Questão 2 Comentada - Tribunal Regional do Trabalho - Analista Judiciário - Área Administrativa (2022)

Melancolia e criatividade


Desde sempre o sentimento da melancolia gozou de má fama. O melancólico é costumeiramente tomado como um ser desanimado, depressivo, “pra baixo”, em suma: um chato que convém evitar. Mas é uma fama injusta: há grandes melancólicos que fazem grande arte com sua melancolia, e assim preenchem a vida da gente, como uma espécie de contrabando da tristeza que a arte transforma em beleza. “Pra fazer um samba com beleza é preciso um bocado de tristeza”, já defendeu o poeta Vinícius de Moraes, na letra de um conhecido samba seu.

Mas a melancolia não para nos sambas: ela desde sempre anima a literatura, a música, a pintura, o cinema, as artes todas. Anima, sim: tanto anima que a gente gosta de voltar a ver um bom filme melancólico, revisitar um belo poema desesperançado, ouvir uma vez mais um inspirado noturno para piano. Ou seja: os artistas melancólicos fazem de sua melancolia a matéria-prima de uma obra-prima. Sorte deles, nossa e da própria melancolia, que é assim resgatada do escuro do inferno para a nitidez da forma artística bem iluminada.

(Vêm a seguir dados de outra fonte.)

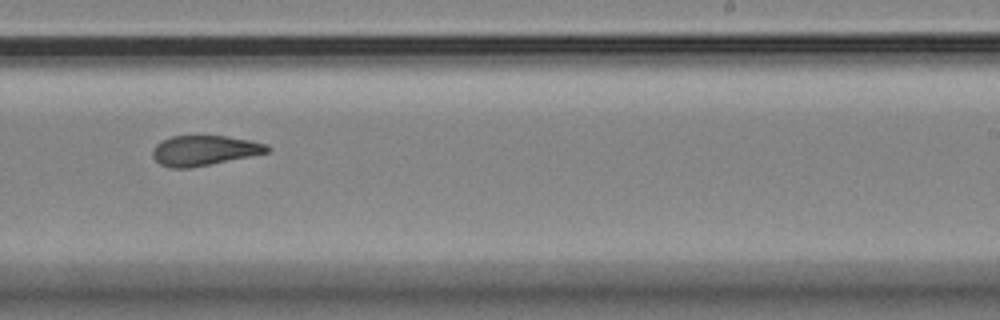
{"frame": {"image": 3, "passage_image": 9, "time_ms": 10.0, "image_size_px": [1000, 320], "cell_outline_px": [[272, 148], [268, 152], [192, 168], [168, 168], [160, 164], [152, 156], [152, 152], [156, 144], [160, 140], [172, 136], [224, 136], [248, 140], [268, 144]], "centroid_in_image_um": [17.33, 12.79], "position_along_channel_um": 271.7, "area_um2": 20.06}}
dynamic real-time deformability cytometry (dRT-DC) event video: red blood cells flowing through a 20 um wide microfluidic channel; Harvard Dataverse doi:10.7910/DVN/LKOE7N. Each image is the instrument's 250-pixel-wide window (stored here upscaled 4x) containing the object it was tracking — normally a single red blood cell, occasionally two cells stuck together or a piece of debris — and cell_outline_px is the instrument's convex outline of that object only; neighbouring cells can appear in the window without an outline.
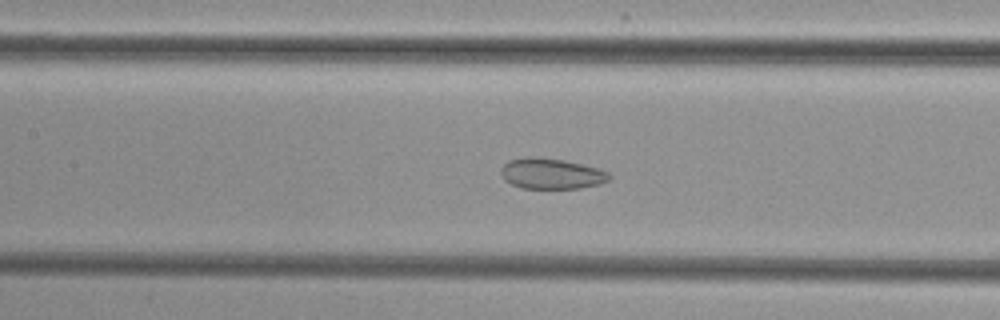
{"species": "common noctule bat (a hibernating species)", "species_latin": "Nyctalus noctula", "temperature_condition": "cold", "stored_images_in_passage": 52, "camera_frame_rate_fps": 3000, "um_per_image_px": 0.085, "animal": {"sex": "female", "body_mass_g": 29.2, "forearm_length_mm": 56.3}, "frame": {"image": 1, "passage_image": 23, "time_ms": 7.333, "image_size_px": [1000, 320], "cell_outline_px": [[612, 176], [608, 180], [600, 184], [580, 188], [520, 188], [504, 180], [500, 172], [500, 168], [508, 160], [524, 156], [536, 156], [564, 160], [600, 168], [608, 172]], "centroid_in_image_um": [46.85, 14.74], "position_along_channel_um": 160.6, "area_um2": 19.65}}
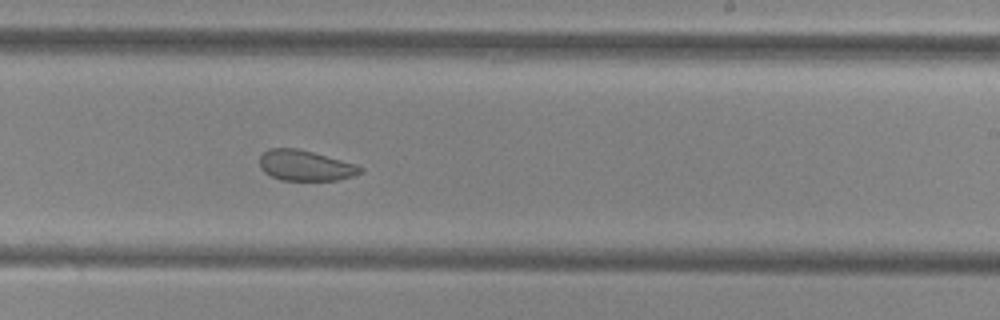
{"frame": {"image": 2, "passage_image": 31, "time_ms": 10.0, "image_size_px": [1000, 320], "cell_outline_px": [[364, 172], [352, 176], [336, 180], [280, 180], [264, 172], [260, 168], [260, 156], [268, 148], [296, 148], [312, 152], [356, 164], [364, 168]], "centroid_in_image_um": [25.95, 14.07], "position_along_channel_um": 263.0, "area_um2": 17.86}}
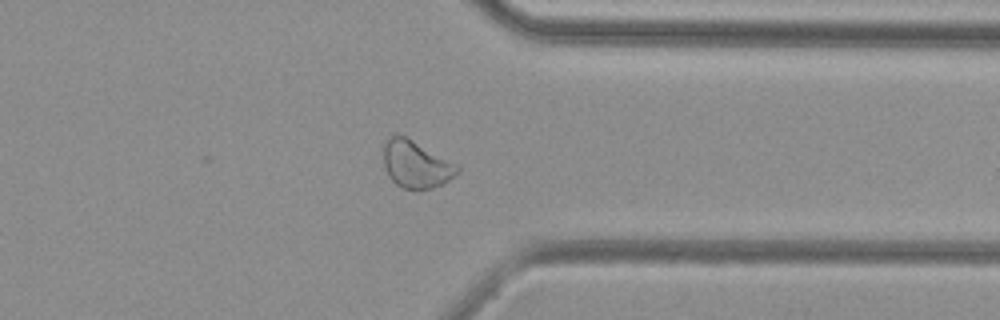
{"frame": {"image": 3, "passage_image": 40, "time_ms": 13.0, "image_size_px": [1000, 320], "cell_outline_px": [[460, 172], [444, 184], [420, 192], [404, 188], [396, 184], [388, 176], [384, 164], [384, 144], [388, 136], [396, 132], [412, 140], [456, 164], [460, 168]], "centroid_in_image_um": [35.35, 13.99], "position_along_channel_um": 376.0, "area_um2": 20.58}}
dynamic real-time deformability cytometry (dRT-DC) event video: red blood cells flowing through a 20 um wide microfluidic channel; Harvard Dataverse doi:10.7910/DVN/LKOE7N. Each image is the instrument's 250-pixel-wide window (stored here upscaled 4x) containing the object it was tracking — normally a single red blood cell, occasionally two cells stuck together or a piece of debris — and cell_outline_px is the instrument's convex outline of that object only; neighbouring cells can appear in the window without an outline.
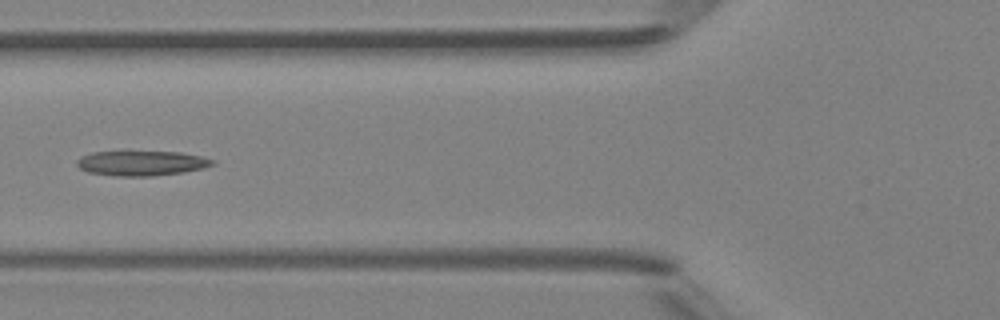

Confira: seria possível haver uma história da arte que deixasse de falar das grandes obras melancólicas? Por certo se perderia a parte melhor do nosso humanismo criativo, que sabe fazer de uma dor um objeto aberto ao nosso reconhecimento prazeroso. Charles Chaplin, ao conceber Carlitos, dotou essa figura humana inesquecível da complexa composição de fracasso, melancolia, riso, esperteza e esperança. O vagabundo sem destino, que vive a apanhar da vida, ganhou de seu criador o condão de emocionar o mundo não com feitos gloriosos, mas com a resistente poesia que o faz enfrentar a vida munido da força interior de um melancólico disposto a trilhar com determinação seu caminho, ainda que no rumo a um horizonte incerto.


(Humberto Couto Villares, a publicar)



Afirma-se no segundo parágrafo do texto que a negatividade da melancolia

  • A anima de preferência os gêneros artísticos mais efusivos, como aqueles sambas que tematizam sua própria tristeza.
  • B alcança um valor social positivo quando os artistas a expressam por meio de uma forma bela que a ilumina e a propaga entre nós.
  • C faz com que tenhamos que repetir o acesso a uma mesma obra de arte para nos darmos conta de sua sombria complexidade.
  • D impede que se promova entre nós a falsidade das alegrias artificiais, que pretendem nos resgatar das nossas tristezas mais fundas.
  • E favorece o artista que se esmera em mergulhar nas profundezas dos maus sentimentos para assim disseminá-los entre nós.